[Start of Provided entries]

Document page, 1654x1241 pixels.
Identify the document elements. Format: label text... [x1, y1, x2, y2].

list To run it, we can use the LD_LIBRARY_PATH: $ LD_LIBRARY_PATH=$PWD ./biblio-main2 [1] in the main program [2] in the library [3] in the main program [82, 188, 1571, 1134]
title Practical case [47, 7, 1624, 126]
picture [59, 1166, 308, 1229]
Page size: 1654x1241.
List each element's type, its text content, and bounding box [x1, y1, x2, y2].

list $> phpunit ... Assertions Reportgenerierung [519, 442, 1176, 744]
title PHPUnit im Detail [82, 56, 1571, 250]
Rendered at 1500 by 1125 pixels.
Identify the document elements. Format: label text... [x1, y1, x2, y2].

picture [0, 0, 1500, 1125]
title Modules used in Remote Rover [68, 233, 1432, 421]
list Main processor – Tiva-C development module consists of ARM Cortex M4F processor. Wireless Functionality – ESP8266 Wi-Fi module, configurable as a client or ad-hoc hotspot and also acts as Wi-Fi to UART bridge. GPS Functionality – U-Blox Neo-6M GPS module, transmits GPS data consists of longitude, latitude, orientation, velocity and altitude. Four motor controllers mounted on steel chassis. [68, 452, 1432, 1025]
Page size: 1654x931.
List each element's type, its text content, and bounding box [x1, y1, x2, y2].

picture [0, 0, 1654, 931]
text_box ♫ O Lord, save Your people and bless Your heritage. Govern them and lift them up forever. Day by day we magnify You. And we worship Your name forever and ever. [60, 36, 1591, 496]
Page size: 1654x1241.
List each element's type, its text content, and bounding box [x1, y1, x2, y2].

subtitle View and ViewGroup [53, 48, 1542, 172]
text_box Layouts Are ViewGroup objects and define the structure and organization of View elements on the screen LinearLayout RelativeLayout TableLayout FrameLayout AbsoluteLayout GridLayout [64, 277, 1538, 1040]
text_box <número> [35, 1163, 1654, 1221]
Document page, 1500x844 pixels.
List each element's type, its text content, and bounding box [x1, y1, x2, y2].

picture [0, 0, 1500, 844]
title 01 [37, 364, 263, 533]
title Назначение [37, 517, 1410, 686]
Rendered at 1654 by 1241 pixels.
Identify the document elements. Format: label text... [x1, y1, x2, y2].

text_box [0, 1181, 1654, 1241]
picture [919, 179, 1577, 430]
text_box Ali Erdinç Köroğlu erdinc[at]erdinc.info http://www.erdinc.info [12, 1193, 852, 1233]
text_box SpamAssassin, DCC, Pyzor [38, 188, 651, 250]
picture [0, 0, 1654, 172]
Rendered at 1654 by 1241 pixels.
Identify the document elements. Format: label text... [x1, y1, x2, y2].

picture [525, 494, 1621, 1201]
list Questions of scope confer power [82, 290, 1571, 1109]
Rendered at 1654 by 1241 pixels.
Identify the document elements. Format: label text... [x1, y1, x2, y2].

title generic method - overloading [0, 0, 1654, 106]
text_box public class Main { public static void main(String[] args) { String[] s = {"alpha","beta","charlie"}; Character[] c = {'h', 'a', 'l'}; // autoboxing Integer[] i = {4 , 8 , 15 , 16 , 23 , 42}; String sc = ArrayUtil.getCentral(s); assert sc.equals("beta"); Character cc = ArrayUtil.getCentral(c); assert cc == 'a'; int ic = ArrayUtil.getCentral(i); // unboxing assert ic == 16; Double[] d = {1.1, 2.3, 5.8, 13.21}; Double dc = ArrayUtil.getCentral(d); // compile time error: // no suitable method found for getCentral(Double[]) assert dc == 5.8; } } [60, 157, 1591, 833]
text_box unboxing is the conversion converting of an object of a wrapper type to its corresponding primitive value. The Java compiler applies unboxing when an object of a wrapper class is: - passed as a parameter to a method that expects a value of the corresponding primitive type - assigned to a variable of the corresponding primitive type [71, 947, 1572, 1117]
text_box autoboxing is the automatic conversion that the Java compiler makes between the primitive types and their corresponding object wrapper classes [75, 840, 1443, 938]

[End of Provided entries]

■ **What is being asked**: Rewrite all the records, changing every "bounding box" to "enclosing box" and leaving everything else as it is.

■ **Result**:
Document page, 1654x1241 pixels.
Identify the document elements. Format: label text... [x1, y1, x2, y2].

list To run it, we can use the LD_LIBRARY_PATH: $ LD_LIBRARY_PATH=$PWD ./biblio-main2 [1] in the main program [2] in the library [3] in the main program [82, 188, 1571, 1134]
title Practical case [47, 7, 1624, 126]
picture [59, 1166, 308, 1229]
Page size: 1654x1241.
List each element's type, its text content, and enclosing box [x1, y1, x2, y2].

list $> phpunit ... Assertions Reportgenerierung [519, 442, 1176, 744]
title PHPUnit im Detail [82, 56, 1571, 250]
Rendered at 1500 by 1125 pixels.
Identify the document elements. Format: label text... [x1, y1, x2, y2].

picture [0, 0, 1500, 1125]
title Modules used in Remote Rover [68, 233, 1432, 421]
list Main processor – Tiva-C development module consists of ARM Cortex M4F processor. Wireless Functionality – ESP8266 Wi-Fi module, configurable as a client or ad-hoc hotspot and also acts as Wi-Fi to UART bridge. GPS Functionality – U-Blox Neo-6M GPS module, transmits GPS data consists of longitude, latitude, orientation, velocity and altitude. Four motor controllers mounted on steel chassis. [68, 452, 1432, 1025]
Page size: 1654x931.
List each element's type, its text content, and enclosing box [x1, y1, x2, y2].

picture [0, 0, 1654, 931]
text_box ♫ O Lord, save Your people and bless Your heritage. Govern them and lift them up forever. Day by day we magnify You. And we worship Your name forever and ever. [60, 36, 1591, 496]
Page size: 1654x1241.
List each element's type, its text content, and enclosing box [x1, y1, x2, y2].

subtitle View and ViewGroup [53, 48, 1542, 172]
text_box Layouts Are ViewGroup objects and define the structure and organization of View elements on the screen LinearLayout RelativeLayout TableLayout FrameLayout AbsoluteLayout GridLayout [64, 277, 1538, 1040]
text_box <número> [35, 1163, 1654, 1221]
Document page, 1500x844 pixels.
List each element's type, its text content, and enclosing box [x1, y1, x2, y2].

picture [0, 0, 1500, 844]
title 01 [37, 364, 263, 533]
title Назначение [37, 517, 1410, 686]
Rendered at 1654 by 1241 pixels.
Identify the document elements. Format: label text... [x1, y1, x2, y2].

text_box [0, 1181, 1654, 1241]
picture [919, 179, 1577, 430]
text_box Ali Erdinç Köroğlu erdinc[at]erdinc.info http://www.erdinc.info [12, 1193, 852, 1233]
text_box SpamAssassin, DCC, Pyzor [38, 188, 651, 250]
picture [0, 0, 1654, 172]
Rendered at 1654 by 1241 pixels.
Identify the document elements. Format: label text... [x1, y1, x2, y2].

picture [525, 494, 1621, 1201]
list Questions of scope confer power [82, 290, 1571, 1109]
Rendered at 1654 by 1241 pixels.
Identify the document elements. Format: label text... [x1, y1, x2, y2].

title generic method - overloading [0, 0, 1654, 106]
text_box public class Main { public static void main(String[] args) { String[] s = {"alpha","beta","charlie"}; Character[] c = {'h', 'a', 'l'}; // autoboxing Integer[] i = {4 , 8 , 15 , 16 , 23 , 42}; String sc = ArrayUtil.getCentral(s); assert sc.equals("beta"); Character cc = ArrayUtil.getCentral(c); assert cc == 'a'; int ic = ArrayUtil.getCentral(i); // unboxing assert ic == 16; Double[] d = {1.1, 2.3, 5.8, 13.21}; Double dc = ArrayUtil.getCentral(d); // compile time error: // no suitable method found for getCentral(Double[]) assert dc == 5.8; } } [60, 157, 1591, 833]
text_box unboxing is the conversion converting of an object of a wrapper type to its corresponding primitive value. The Java compiler applies unboxing when an object of a wrapper class is: - passed as a parameter to a method that expects a value of the corresponding primitive type - assigned to a variable of the corresponding primitive type [71, 947, 1572, 1117]
text_box autoboxing is the automatic conversion that the Java compiler makes between the primitive types and their corresponding object wrapper classes [75, 840, 1443, 938]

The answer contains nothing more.